Material shown:
───
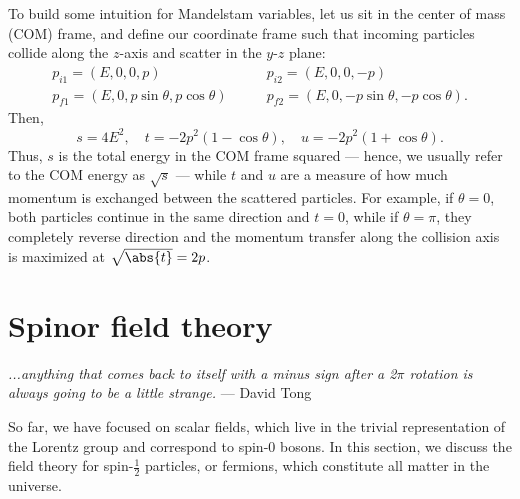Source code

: To build some intuition for Mandelstam variables, let us sit in the center of mass (COM) frame, and define our coordinate frame such that incoming particles collide along the $z$-axis and scatter in the $y$-$z$ plane:
\begin{equation}
	\label{eq:01_qft_interactions_mandelstam_pcom}
	\begin{split}
		p_{i1} = (E, 0, 0, p) &\qquad p_{i2} = (E, 0, 0, -p) \\
		p_{f1} = (E, 0, p\sin\theta, p\cos\theta) &\qquad p_{f2} = (E, 0, -p\sin\theta, -p\cos\theta).
	\end{split}
\end{equation}
Then,
\begin{equation}
	\label{eq:01_qft_interactions_mandelstam_com}
	s = 4E^2, \quad t = -2p^2(1-\cos\theta), \quad u = -2p^2(1+\cos\theta).
\end{equation}
Thus, $s$ is the total energy in the COM frame squared --- hence, we usually refer to the COM energy as $\sqrt{s}$ --- while $t$ and $u$ are a measure of how much momentum is exchanged between the scattered particles.
For example, if $\theta = 0$, both particles continue in the same direction and $t = 0$, while if $\theta = \pi$, they completely 
reverse direction and the momentum transfer along the collision axis is maximized at $\sqrt{\abs{t}} = 2p$.



\section{Spinor field theory}
\label{sec:01_qft_spinors}

\begin{center}
	\centering
	\noindent
	\textit{...anything that comes back to itself with a minus sign after a 2$\pi$ rotation is always going to be a little strange.} --- David Tong~\cite{TongSM}
\end{center}

So far, we have focused on scalar fields, which live in the trivial representation of the Lorentz group and correspond to spin-$0$ bosons.
In this section, we discuss the field theory for spin-$\frac{1}{2}$ particles, or fermions, which constitute all matter in the universe.

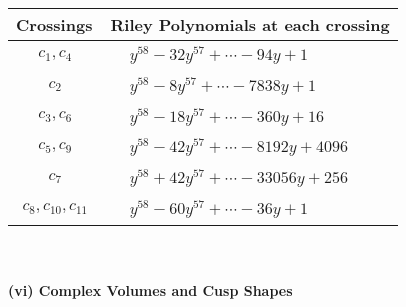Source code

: \documentclass[1p]{elsarticle_modified}
\theoremstyle{definition}
\begin{document}
\begin{tabular}{m{50pt}|m{274pt}}
Crossings & \hspace{64pt}Riley Polynomials at each crossing \\
\hline $$\begin{aligned}c_{1},c_{4}\end{aligned}$$&$\begin{aligned}
&y^{58}-32 y^{57}+\cdots-94 y+1
\end{aligned}$\\
\hline $$\begin{aligned}c_{2}\end{aligned}$$&$\begin{aligned}
&y^{58}-8 y^{57}+\cdots-7838 y+1
\end{aligned}$\\
\hline $$\begin{aligned}c_{3},c_{6}\end{aligned}$$&$\begin{aligned}
&y^{58}-18 y^{57}+\cdots-360 y+16
\end{aligned}$\\
\hline $$\begin{aligned}c_{5},c_{9}\end{aligned}$$&$\begin{aligned}
&y^{58}-42 y^{57}+\cdots-8192 y+4096
\end{aligned}$\\
\hline $$\begin{aligned}c_{7}\end{aligned}$$&$\begin{aligned}
&y^{58}+42 y^{57}+\cdots-33056 y+256
\end{aligned}$\\
\hline $$\begin{aligned}c_{8},c_{10},c_{11}\end{aligned}$$&$\begin{aligned}
&y^{58}-60 y^{57}+\cdots-36 y+1
\end{aligned}$\\
\hline
\end{tabular}\\~\\
\newpage\flushleft \textbf{(vi) Complex Volumes and Cusp Shapes}
\end{document}
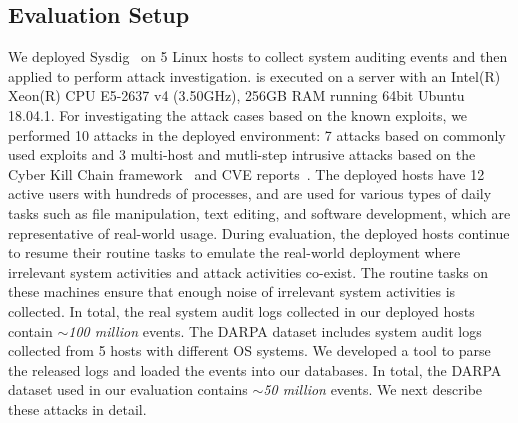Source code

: \subsection{Evaluation Setup}
\label{subsec:evalsetup}
We deployed Sysdig~\cite{sysdig} on 5 Linux hosts to collect system auditing events and then applied \tool to perform attack investigation. 
\tool is executed on a server with an Intel(R) Xeon(R) CPU E5-2637 v4 (3.50GHz), 256GB RAM running 64bit Ubuntu 18.04.1.
For investigating the attack cases based on the known exploits, we performed 10 attacks in the deployed environment: 7 attacks based on commonly used exploits and 3 multi-host and mutli-step intrusive attacks based on the Cyber Kill Chain framework~\cite{cyberkillchain} and CVE reports~\cite{cve}.
The deployed hosts have 12 active users with hundreds of processes, and are used for various types of daily tasks such as file manipulation, text editing, and software development, which are representative of real-world usage.
During evaluation, the deployed hosts continue to resume their routine tasks to emulate the real-world deployment where irrelevant system activities and attack activities co-exist.
The routine tasks on these machines ensure that enough noise of irrelevant system activities is collected.
In total, the real system audit logs collected in our deployed hosts contain \emph{$\sim$100 million} events. 
The DARPA dataset includes system audit logs collected from 5 hosts with different OS systems.
We developed a tool to parse the released logs and loaded the events into our databases.
In total, the DARPA dataset used in our evaluation contains \emph{$\sim$50 million} events.
We next describe these attacks in detail. 










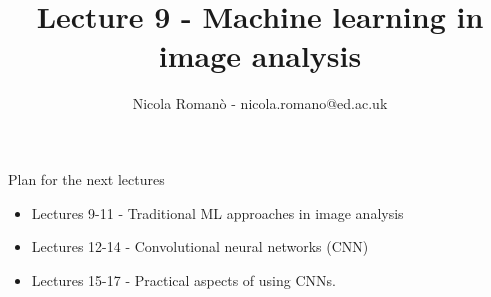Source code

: \documentclass[9pt, aspectratio=169]{beamer}
\author{Nicola Roman\`o - nicola.romano@ed.ac.uk}
\title{Lecture 9 - Machine learning in image analysis}
\date{}
\begin{document}

\begin{frame}
    \titlepage
\end{frame}

\begin{frame}
    {Plan for the next lectures}
    \begin{itemize}
        \item Lectures 9-11 - Traditional ML approaches in image analysis
        \item Lectures 12-14 - Convolutional neural networks (CNN)
        \item Lectures 15-17 - Practical aspects of using CNNs.
    \end{itemize}
\end{frame}
\end{document}
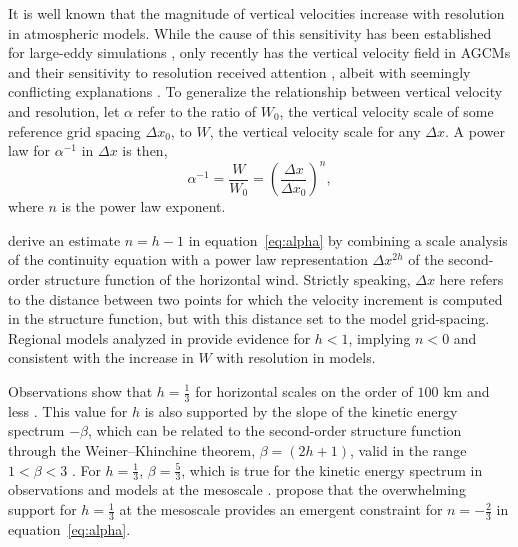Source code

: \documentclass[alpha-refs]{wiley-article}
\begin{document}
It is well known that the magnitude of vertical velocities increase with resolution in atmospheric models. While the cause of this sensitivity has been established for large-eddy simulations \citep[see][and references therein]{J2017JAMES}, only recently has the vertical velocity field in AGCMs and their sensitivity to resolution received attention \citep{DETALA2016ACP,OETAL2016JAMES}, albeit with seemingly conflicting explanations \citep{RETAL2016CD,HR2018JAMES}. To generalize the relationship between vertical velocity and resolution, let $\alpha$ refer to the ratio of $W_0$, the vertical velocity scale of some reference grid spacing $\Delta x_0$, to $W$, the vertical velocity scale for any $\Delta x$. A power law for $\alpha^{-1}$ in $\Delta x$ is then,
\begin{equation}
\alpha^{-1} = \frac{W}{W_0} = \left( \frac{\Delta x}{\Delta x_0} \right)^n, \label{eq:alpha}
\end{equation}
where $n$ is the power law exponent. 

\cite{RETAL2016CD} derive an estimate $n= h-1$ in equation~\ref{eq:alpha} by combining a scale analysis of the continuity equation with a power law representation $\Delta x^{2h}$ of the second-order structure function of the horizontal wind. Strictly speaking, $\Delta x$ here refers to the distance between two points for which the velocity increment is computed in the structure function, but with this distance set to the model grid-spacing. Regional models analyzed in \cite{RETAL2016CD} provide evidence for $h<1$, implying $n<0$ and consistent with the increase in $W$ with resolution in models.

Observations show that $h=\frac{1}{3}$ for horizontal scales on the order of $100$ km and less \citep[hereafter referred to as the {\em{mesoscale}};][]{L1999JFM,CL2001JGR}. This value for $h$ is also supported by the slope of the kinetic energy spectrum $-\beta$, which can be related to the second-order structure function through the Weiner–Khinchine theorem, $\beta = \left( 2h+1 \right)$, valid in the range $1<\beta<3$ \citep[satisfies stationarity;][]{DETAL1996JAS}. For $h=\frac{1}{3}$, $\beta=\frac{5}{3}$, which is true for the kinetic energy spectrum in observations \citep{NG1985JAS,CETAL1999JGR} and models at the mesoscale \citep[e.g.,][]{THO2006GRL,SPKS2014JAS}. \cite{RETAL2016CD} propose that the overwhelming support for $h=\frac{1}{3}$ at the mesoscale provides an emergent constraint for $n=-\frac{2}{3}$ in equation~\ref{eq:alpha}.
\end{document}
───
Would you retype every line shown above exactly, leaving the pictures aside?

Source code

: To build some intuition for Mandelstam variables, let us sit in the center of mass (COM) frame, and define our coordinate frame such that incoming particles collide along the $z$-axis and scatter in the $y$-$z$ plane:
\begin{equation}
	\label{eq:01_qft_interactions_mandelstam_pcom}
	\begin{split}
		p_{i1} = (E, 0, 0, p) &\qquad p_{i2} = (E, 0, 0, -p) \\
		p_{f1} = (E, 0, p\sin\theta, p\cos\theta) &\qquad p_{f2} = (E, 0, -p\sin\theta, -p\cos\theta).
	\end{split}
\end{equation}
Then,
\begin{equation}
	\label{eq:01_qft_interactions_mandelstam_com}
	s = 4E^2, \quad t = -2p^2(1-\cos\theta), \quad u = -2p^2(1+\cos\theta).
\end{equation}
Thus, $s$ is the total energy in the COM frame squared --- hence, we usually refer to the COM energy as $\sqrt{s}$ --- while $t$ and $u$ are a measure of how much momentum is exchanged between the scattered particles.
For example, if $\theta = 0$, both particles continue in the same direction and $t = 0$, while if $\theta = \pi$, they completely 
reverse direction and the momentum transfer along the collision axis is maximized at $\sqrt{\abs{t}} = 2p$.



\section{Spinor field theory}
\label{sec:01_qft_spinors}

\begin{center}
	\centering
	\noindent
	\textit{...anything that comes back to itself with a minus sign after a 2$\pi$ rotation is always going to be a little strange.} --- David Tong~\cite{TongSM}
\end{center}

So far, we have focused on scalar fields, which live in the trivial representation of the Lorentz group and correspond to spin-$0$ bosons.
In this section, we discuss the field theory for spin-$\frac{1}{2}$ particles, or fermions, which constitute all matter in the universe.

Source code

: \documentclass[1p]{elsarticle_modified}
\theoremstyle{definition}
\begin{document}
\begin{tabular}{m{50pt}|m{274pt}}
Crossings & \hspace{64pt}Riley Polynomials at each crossing \\
\hline $$\begin{aligned}c_{1},c_{4}\end{aligned}$$&$\begin{aligned}
&y^{58}-32 y^{57}+\cdots-94 y+1
\end{aligned}$\\
\hline $$\begin{aligned}c_{2}\end{aligned}$$&$\begin{aligned}
&y^{58}-8 y^{57}+\cdots-7838 y+1
\end{aligned}$\\
\hline $$\begin{aligned}c_{3},c_{6}\end{aligned}$$&$\begin{aligned}
&y^{58}-18 y^{57}+\cdots-360 y+16
\end{aligned}$\\
\hline $$\begin{aligned}c_{5},c_{9}\end{aligned}$$&$\begin{aligned}
&y^{58}-42 y^{57}+\cdots-8192 y+4096
\end{aligned}$\\
\hline $$\begin{aligned}c_{7}\end{aligned}$$&$\begin{aligned}
&y^{58}+42 y^{57}+\cdots-33056 y+256
\end{aligned}$\\
\hline $$\begin{aligned}c_{8},c_{10},c_{11}\end{aligned}$$&$\begin{aligned}
&y^{58}-60 y^{57}+\cdots-36 y+1
\end{aligned}$\\
\hline
\end{tabular}\\~\\
\newpage\flushleft \textbf{(vi) Complex Volumes and Cusp Shapes}
\end{document}
Source code

: \subsection{Evaluation Setup}
\label{subsec:evalsetup}
We deployed Sysdig~\cite{sysdig} on 5 Linux hosts to collect system auditing events and then applied \tool to perform attack investigation. 
\tool is executed on a server with an Intel(R) Xeon(R) CPU E5-2637 v4 (3.50GHz), 256GB RAM running 64bit Ubuntu 18.04.1.
For investigating the attack cases based on the known exploits, we performed 10 attacks in the deployed environment: 7 attacks based on commonly used exploits and 3 multi-host and mutli-step intrusive attacks based on the Cyber Kill Chain framework~\cite{cyberkillchain} and CVE reports~\cite{cve}.
The deployed hosts have 12 active users with hundreds of processes, and are used for various types of daily tasks such as file manipulation, text editing, and software development, which are representative of real-world usage.
During evaluation, the deployed hosts continue to resume their routine tasks to emulate the real-world deployment where irrelevant system activities and attack activities co-exist.
The routine tasks on these machines ensure that enough noise of irrelevant system activities is collected.
In total, the real system audit logs collected in our deployed hosts contain \emph{$\sim$100 million} events. 
The DARPA dataset includes system audit logs collected from 5 hosts with different OS systems.
We developed a tool to parse the released logs and loaded the events into our databases.
In total, the DARPA dataset used in our evaluation contains \emph{$\sim$50 million} events.
We next describe these attacks in detail. 










Source code

: \documentclass[9pt, aspectratio=169]{beamer}
\author{Nicola Roman\`o - nicola.romano@ed.ac.uk}
\title{Lecture 9 - Machine learning in image analysis}
\date{}
\begin{document}

\begin{frame}
    \titlepage
\end{frame}

\begin{frame}
    {Plan for the next lectures}
    \begin{itemize}
        \item Lectures 9-11 - Traditional ML approaches in image analysis
        \item Lectures 12-14 - Convolutional neural networks (CNN)
        \item Lectures 15-17 - Practical aspects of using CNNs.
    \end{itemize}
\end{frame}
\end{document}
Source code

: \documentclass[alpha-refs]{wiley-article}
\begin{document}
It is well known that the magnitude of vertical velocities increase with resolution in atmospheric models. While the cause of this sensitivity has been established for large-eddy simulations \citep[see][and references therein]{J2017JAMES}, only recently has the vertical velocity field in AGCMs and their sensitivity to resolution received attention \citep{DETALA2016ACP,OETAL2016JAMES}, albeit with seemingly conflicting explanations \citep{RETAL2016CD,HR2018JAMES}. To generalize the relationship between vertical velocity and resolution, let $\alpha$ refer to the ratio of $W_0$, the vertical velocity scale of some reference grid spacing $\Delta x_0$, to $W$, the vertical velocity scale for any $\Delta x$. A power law for $\alpha^{-1}$ in $\Delta x$ is then,
\begin{equation}
\alpha^{-1} = \frac{W}{W_0} = \left( \frac{\Delta x}{\Delta x_0} \right)^n, \label{eq:alpha}
\end{equation}
where $n$ is the power law exponent. 

\cite{RETAL2016CD} derive an estimate $n= h-1$ in equation~\ref{eq:alpha} by combining a scale analysis of the continuity equation with a power law representation $\Delta x^{2h}$ of the second-order structure function of the horizontal wind. Strictly speaking, $\Delta x$ here refers to the distance between two points for which the velocity increment is computed in the structure function, but with this distance set to the model grid-spacing. Regional models analyzed in \cite{RETAL2016CD} provide evidence for $h<1$, implying $n<0$ and consistent with the increase in $W$ with resolution in models.

Observations show that $h=\frac{1}{3}$ for horizontal scales on the order of $100$ km and less \citep[hereafter referred to as the {\em{mesoscale}};][]{L1999JFM,CL2001JGR}. This value for $h$ is also supported by the slope of the kinetic energy spectrum $-\beta$, which can be related to the second-order structure function through the Weiner–Khinchine theorem, $\beta = \left( 2h+1 \right)$, valid in the range $1<\beta<3$ \citep[satisfies stationarity;][]{DETAL1996JAS}. For $h=\frac{1}{3}$, $\beta=\frac{5}{3}$, which is true for the kinetic energy spectrum in observations \citep{NG1985JAS,CETAL1999JGR} and models at the mesoscale \citep[e.g.,][]{THO2006GRL,SPKS2014JAS}. \cite{RETAL2016CD} propose that the overwhelming support for $h=\frac{1}{3}$ at the mesoscale provides an emergent constraint for $n=-\frac{2}{3}$ in equation~\ref{eq:alpha}.
\end{document}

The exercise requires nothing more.